▶ [Directive]: Could you write out the records below exactly as they appear, leaving out any pictures?

▶ [Records for this task]:
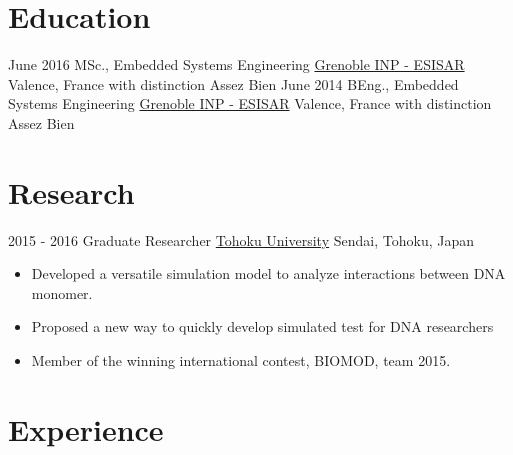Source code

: \documentclass[a4paper]{template} %
\begin{document}
\makeprofile %

\section{Education}

\begin{twenty} %
	\twentyitem
    	{June 2016}
        {MSc., Embedded Systems Engineering}
        {\href{http://esisar.grenoble-inp.fr/}{Grenoble INP - ESISAR}}
        {Valence, France}
        {with distinction Assez Bien}
	\twentyitem
    	{June 2014}
        {BEng., Embedded Systems Engineering}
        {\href{http://esisar.grenoble-inp.fr/}{Grenoble INP - ESISAR}}
        {Valence, France}
        {with distinction Assez Bien}
\end{twenty}


\section{Research}
\begin{twenty}
	\twentyitem
    	{2015 - 2016}
        {Graduate Researcher}
        {\href{http://www.tohoku.ac.jp/en/}{Tohoku University}}
        {Sendai, Tohoku, Japan}
        {
        {\begin{itemize}
        \item Developed a versatile simulation model to analyze interactions between DNA monomer.
        \item Proposed a new way to quickly develop simulated test for DNA researchers
        \item Member of the winning international contest, BIOMOD, team 2015.
    \end{itemize}}
        }
\end{twenty}


\section{Experience}
\end{document}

▶ [Completed exercise]:
Source code

: \documentclass[a4paper]{template} %
\begin{document}
\makeprofile %

\section{Education}

\begin{twenty} %
	\twentyitem
    	{June 2016}
        {MSc., Embedded Systems Engineering}
        {\href{http://esisar.grenoble-inp.fr/}{Grenoble INP - ESISAR}}
        {Valence, France}
        {with distinction Assez Bien}
	\twentyitem
    	{June 2014}
        {BEng., Embedded Systems Engineering}
        {\href{http://esisar.grenoble-inp.fr/}{Grenoble INP - ESISAR}}
        {Valence, France}
        {with distinction Assez Bien}
\end{twenty}


\section{Research}
\begin{twenty}
	\twentyitem
    	{2015 - 2016}
        {Graduate Researcher}
        {\href{http://www.tohoku.ac.jp/en/}{Tohoku University}}
        {Sendai, Tohoku, Japan}
        {
        {\begin{itemize}
        \item Developed a versatile simulation model to analyze interactions between DNA monomer.
        \item Proposed a new way to quickly develop simulated test for DNA researchers
        \item Member of the winning international contest, BIOMOD, team 2015.
    \end{itemize}}
        }
\end{twenty}


\section{Experience}
\end{document}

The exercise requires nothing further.